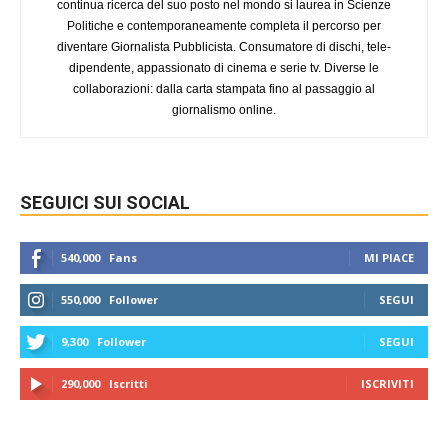
continua ricerca del suo posto nel mondo si laurea in Scienze
Politiche e contemporaneamente completa il percorso per
diventare Giornalista Pubblicista. Consumatore di dischi, tele-
dipendente, appassionato di cinema e serie tv. Diverse le
collaborazioni: dalla carta stampata fino al passaggio al
giornalismo online.
SEGUICI SUI SOCIAL
540,000
Fans
MI PIACE
550,000
Follower
SEGUI
9,300
Follower
SEGUI
290,000
Iscritti
ISCRIVITI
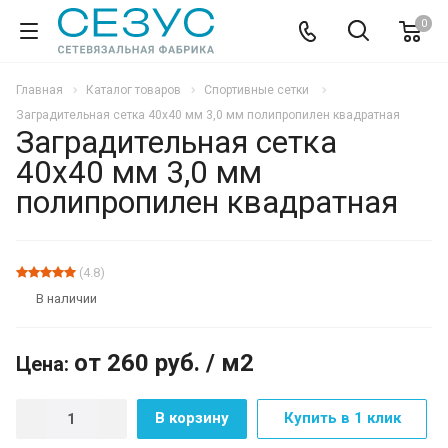
0
Главная
Каталог товаров
Спортивные сетки
Заградительная сетка 40х40 мм 3,0 мм полипропилен квадратная
Заградительная сетка
40х40 мм 3,0 мм
полипропилен квадратная
ХИТ
(4.8)
В наличии
от 260
руб.
/ м2
Цена:
В корзину
Купить в 1 клик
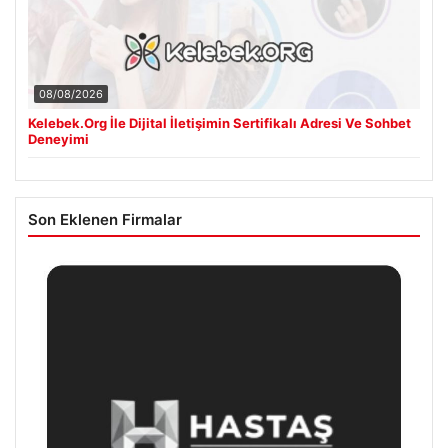
08/08/2026
Kelebek.Org İle Dijital İletişimin Sertifikalı Adresi Ve Sohbet
Deneyimi
Son Eklenen Firmalar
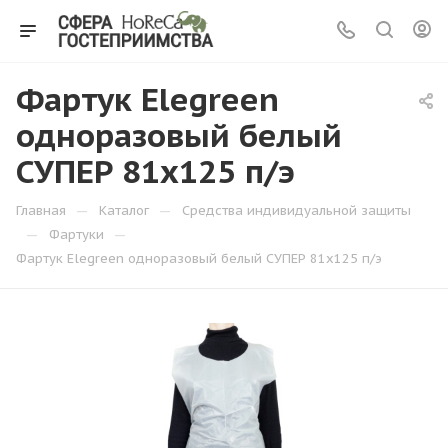
Фартук Elegreen
одноразовый белый
СУПЕР 81х125 п/э
—
—
Главная
Каталог
Средства индивидуальной защиты
—
—
Фартуки
Фартук Elegreen одноразовый белый СУПЕР 81х125 п/э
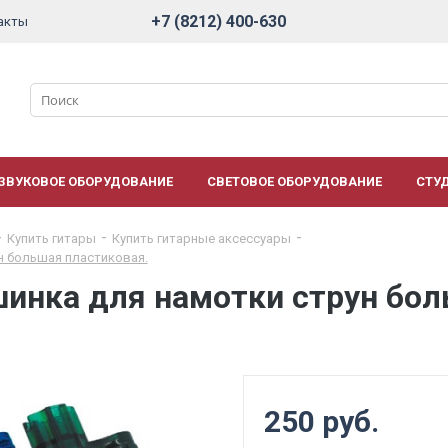
+7 (8212) 400-630
акты
ЗВУКОВОЕ ОБОРУДОВАНИЕ
СВЕТОВОЕ ОБОРУДОВАНИЕ
СТУ
Купить гитары
Купить гитарные аксессуары
н большая пластиковая.
шинка для намотки струн бо
250 руб.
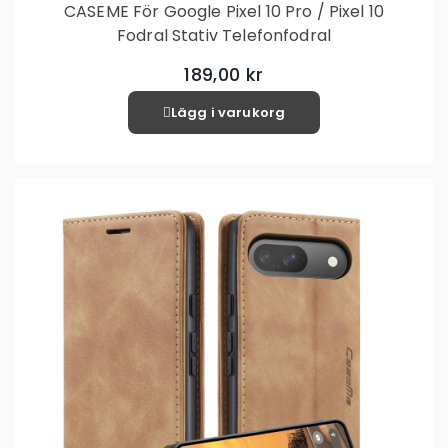
CASEME För Google Pixel 10 Pro / Pixel 10
Fodral Stativ Telefonfodral
189,00 kr
Lägg i varukorg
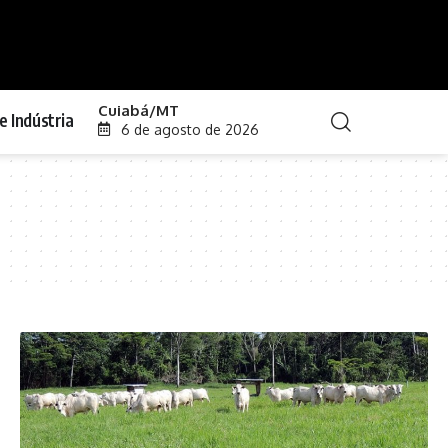
Cuiabá/MT
e Indústria
6 de agosto de 2026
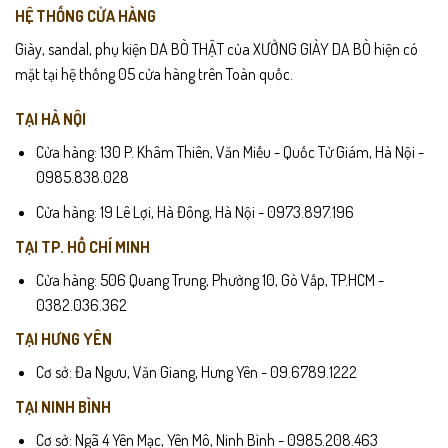
HỆ THỐNG CỬA HÀNG
Giày, sandal, phụ kiện DA BÒ THẬT của XƯỞNG GIÀY DA BÒ hiện có
mặt tại hệ thống 05 cửa hàng trên Toàn quốc.
TẠI HÀ NỘI
Cửa hàng: 130 P. Khâm Thiên, Văn Miếu - Quốc Tử Giám, Hà Nội -
0985.838.028
Cửa hàng: 19 Lê Lợi, Hà Đông, Hà Nội - 0973.897.196
TẠI TP. HỒ CHÍ MINH
Cửa hàng: 506 Quang Trung, Phường 10, Gò Vấp, TP.HCM -
0382.036.362
TẠI HƯNG YÊN
Cơ sở: Đa Ngưu, Văn Giang, Hưng Yên - 09.6789.1222
TẠI NINH BÌNH
Cơ sở: Ngã 4 Yên Mạc, Yên Mô, Ninh Bình - 0985.208.463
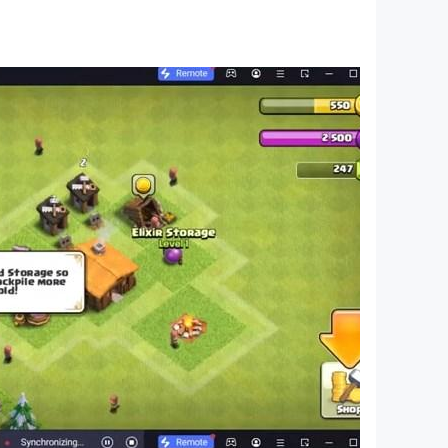
있습니다.
 있게 즐길 수 있습니다.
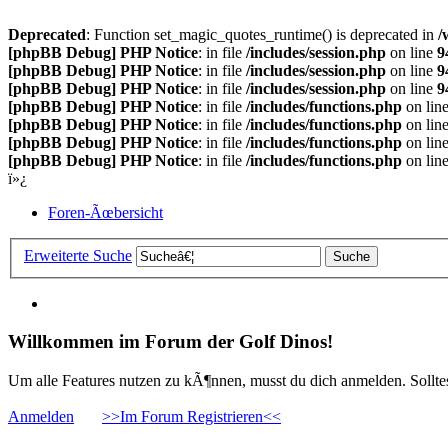
Deprecated
: Function set_magic_quotes_runtime() is deprecated in
/
[phpBB Debug] PHP Notice
: in file
/includes/session.php
on line
9
[phpBB Debug] PHP Notice
: in file
/includes/session.php
on line
9
[phpBB Debug] PHP Notice
: in file
/includes/session.php
on line
9
[phpBB Debug] PHP Notice
: in file
/includes/functions.php
on lin
[phpBB Debug] PHP Notice
: in file
/includes/functions.php
on lin
[phpBB Debug] PHP Notice
: in file
/includes/functions.php
on lin
[phpBB Debug] PHP Notice
: in file
/includes/functions.php
on lin
ï»¿
Foren-Ãœbersicht
Erweiterte Suche
Willkommen im Forum der Golf Dinos!
Um alle Features nutzen zu kÃ¶nnen, musst du dich anmelden. Solltest
Anmelden
>>Im Forum Registrieren<<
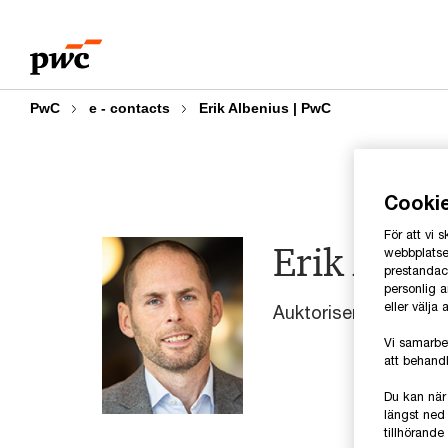
Skip
Skip
to
to
content
footer
PwC
e - contacts
Erik Albenius | PwC
Cooki
För att vi
Erik Albe
webbplatsen
prestandaco
personlig 
eller välja
Auktoriserad revisor
Vi samarbe
att behandl
Du kan när
längst ned 
tillhörand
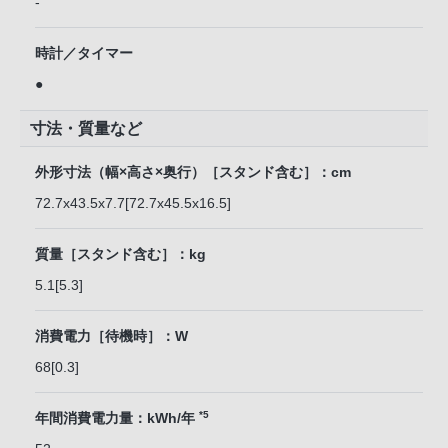
-
時計／タイマー
●
寸法・質量など
外形寸法（幅×高さ×奥行）［スタンド含む］：cm
72.7x43.5x7.7[72.7x45.5x16.5]
質量［スタンド含む］：kg
5.1[5.3]
消費電力［待機時］：W
68[0.3]
*5
年間消費電力量：kWh/年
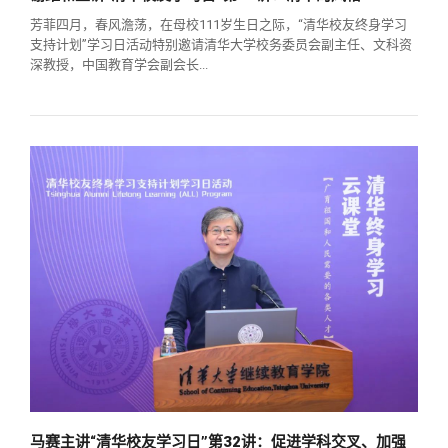
芳菲四月，春风澹荡，在母校111岁生日之际，“清华校友终身学习
支持计划”学习日活动特别邀请清华大学校务委员会副主任、文科资
深教授，中国教育学会副会长...
马赛主讲“清华校友学习日”第32讲：促进学科交叉、加强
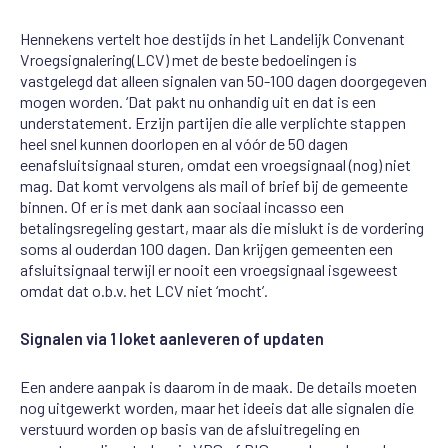
Hennekens vertelt hoe destijds
in het Landelijk Convenant
Vroegsignalering
(LCV)
met de beste bedoelingen
is
vastgelegd dat alleen signalen van 50-
100 dagen doorgegeven
mogen worden. ‘Dat pakt nu onhandig uit en dat is een
understatement. Er
zijn partijen die alle verplichte stappen
heel snel kunnen doorlopen en al v
óó
r de 50 dagen
een
afsluitsignaal sturen
, omdat een
vroegsignaal
(nog) niet
mag
. Dat komt
vervolgens
als mail of brief bij de gemeente
binnen. Of er is
met dank aan sociaal incasso
een
betalingsregeling gestart, maar als die mislukt is de vordering
soms al ouder
dan 100 dagen. Dan krijgen gemeenten een
afsluitsignaal terwijl er nooit een
vroegsignaal
is
geweest
omdat dat o.b.v. het LCV niet ‘mocht’
.
Signalen via 1 loket aanleveren of updaten
Een andere aanpak is daarom in de maak. De details moeten
nog uitgewerkt worden, maar het idee
is dat alle signalen
die
verstuurd worden op basis van de afsluitregeling en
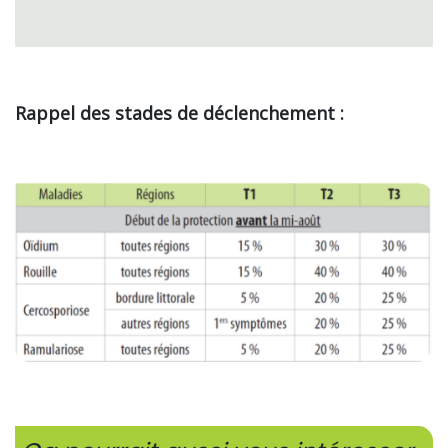
Rappel des stades de déclenchement :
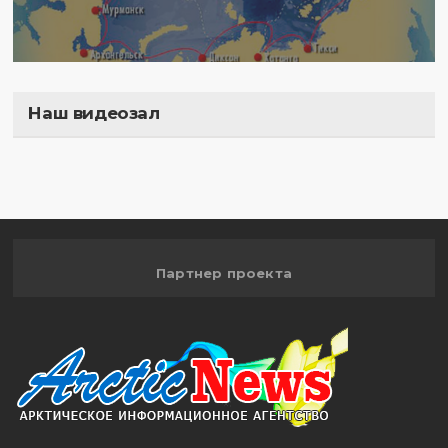
Наш видеозал
Полигон
Партнер проекта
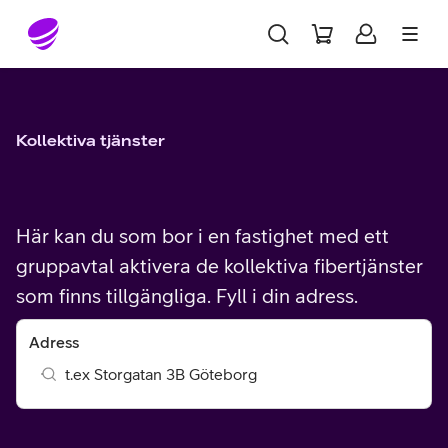
Gå till sidans innehåll
Kollektiva tjänster
Här kan du som bor i en fastighet med ett
gruppavtal aktivera de kollektiva fibertjänster
som finns tillgängliga. Fyll i din adress.
Adress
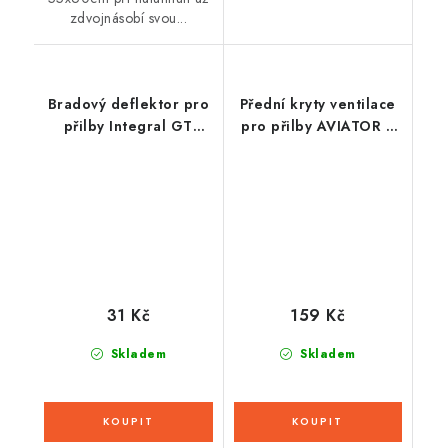
zdvojnásobí svou...
Bradový deflektor pro
Přední kryty ventilace
přilby Integral GT
pro přilby AVIATOR J,
2.0/2.1, CASSIDA
AIROH
31 Kč
159 Kč
Skladem
Skladem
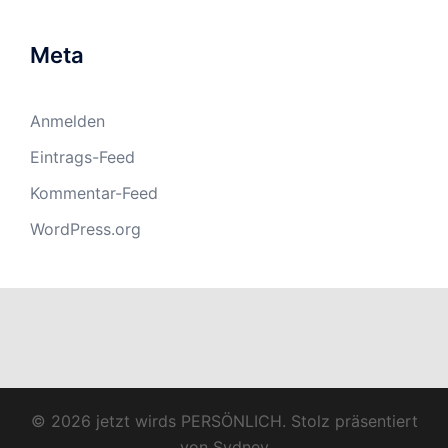
Meta
Anmelden
Eintrags-Feed
Kommentar-Feed
WordPress.org
© 2026 jetzt wirds PERSÖNLICH. Stolz präsentiert
von
Sydney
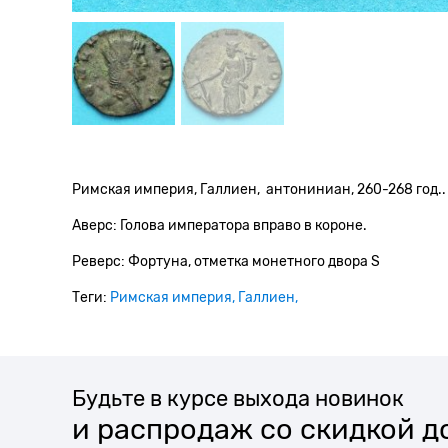
Римская империя, Галлиен, антониниан, 260-268 год.
Аверс: Голова императора вправо в короне.
Реверс: Фортуна, отметка монетного двора S
Теги:
Римская империя
Галлиен
Будьте в курсе выхода новинок
и распродаж со скидкой д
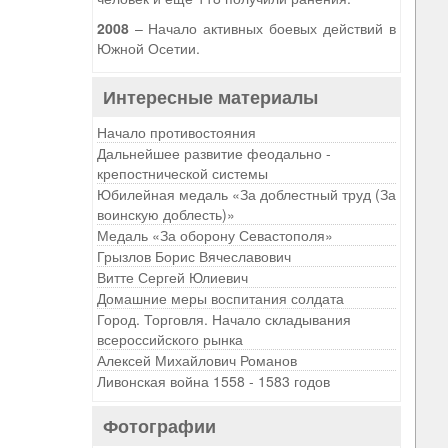
2008
– Начало активных боевых действий в
Южной Осетии.
Интересные материалы
Начало противостояния
Дальнейшее развитие феодально -
крепостнической системы
Юбилейная медаль «За доблестный труд (За
воинскую доблесть)»
Медаль «За оборону Севастополя»
Грызлов Борис Вячеславович
Витте Сергей Юлиевич
Домашние меры воспитания солдата
Город. Торговля. Начало складывания
всероссийского рынка
Алексей Михайлович Романов
Ливонская война 1558 - 1583 годов
Фотографии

[EXERCISE AIM] Please update the lines from the first one through the line holding "있게 즐길 수 있습니다.", inclusive, replacing "Follower" with "Followers" and changing nothing else. Leave the pictures out of your answer.

[RESULT FOR THIS EXERCISE]
continua ricerca del suo posto nel mondo si laurea in Scienze
Politiche e contemporaneamente completa il percorso per
diventare Giornalista Pubblicista. Consumatore di dischi, tele-
dipendente, appassionato di cinema e serie tv. Diverse le
collaborazioni: dalla carta stampata fino al passaggio al
giornalismo online.
SEGUICI SUI SOCIAL
540,000
Fans
MI PIACE
550,000
Followers
SEGUI
9,300
Followers
SEGUI
290,000
Iscritti
ISCRIVITI
0
Главная
Каталог товаров
Спортивные сетки
Заградительная сетка 40х40 мм 3,0 мм полипропилен квадратная
Заградительная сетка
40х40 мм 3,0 мм
полипропилен квадратная
ХИТ
(4.8)
В наличии
от 260
руб.
/ м2
Цена:
В корзину
Купить в 1 клик
08/08/2026
Kelebek.Org İle Dijital İletişimin Sertifikalı Adresi Ve Sohbet
Deneyimi
Son Eklenen Firmalar
Фартук Elegreen
одноразовый белый
СУПЕР 81х125 п/э
—
—
Главная
Каталог
Средства индивидуальной защиты
—
—
Фартуки
Фартук Elegreen одноразовый белый СУПЕР 81х125 п/э
+7 (8212) 400-630
акты
ЗВУКОВОЕ ОБОРУДОВАНИЕ
СВЕТОВОЕ ОБОРУДОВАНИЕ
СТУ
Купить гитары
Купить гитарные аксессуары
н большая пластиковая.
шинка для намотки струн бо
250 руб.
CASEME För Google Pixel 10 Pro / Pixel 10
Fodral Stativ Telefonfodral
189,00 kr
Lägg i varukorg
Cuiabá/MT
e Indústria
6 de agosto de 2026
HỆ THỐNG CỬA HÀNG
Giày, sandal, phụ kiện DA BÒ THẬT của XƯỞNG GIÀY DA BÒ hiện có
mặt tại hệ thống 05 cửa hàng trên Toàn quốc.
TẠI HÀ NỘI
Cửa hàng: 130 P. Khâm Thiên, Văn Miếu - Quốc Tử Giám, Hà Nội -
0985.838.028
Cửa hàng: 19 Lê Lợi, Hà Đông, Hà Nội - 0973.897.196
TẠI TP. HỒ CHÍ MINH
Cửa hàng: 506 Quang Trung, Phường 10, Gò Vấp, TP.HCM -
0382.036.362
TẠI HƯNG YÊN
Cơ sở: Đa Ngưu, Văn Giang, Hưng Yên - 09.6789.1222
TẠI NINH BÌNH
Cơ sở: Ngã 4 Yên Mạc, Yên Mô, Ninh Bình - 0985.208.463
있습니다.
 있게 즐길 수 있습니다.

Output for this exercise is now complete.